Start of INPUT DATA

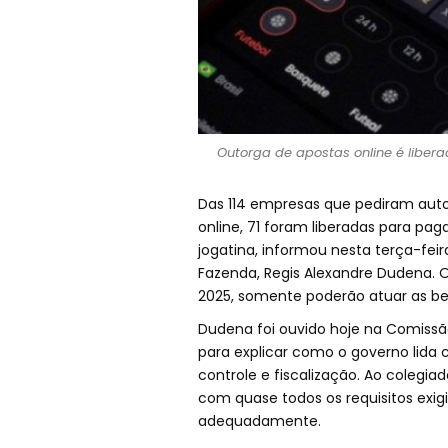
Outorga de apostas online é liber
Das 114 empresas que pediram aut
online, 71 foram liberadas para pag
jogatina, informou nesta terça-feir
Fazenda, Regis Alexandre Dudena. O s
2025, somente poderão atuar as be
Dudena foi ouvido hoje na Comissão
para explicar como o governo lid
controle e fiscalização. Ao colegi
com quase todos os requisitos exigi
adequadamente.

End of INPUT DATA

> **TASK PROMPT**
Pull out every line of the records that includes the string "online".

> **RESPONSE AREA**
Outorga de apostas online é liber
online, 71 foram liberadas para pag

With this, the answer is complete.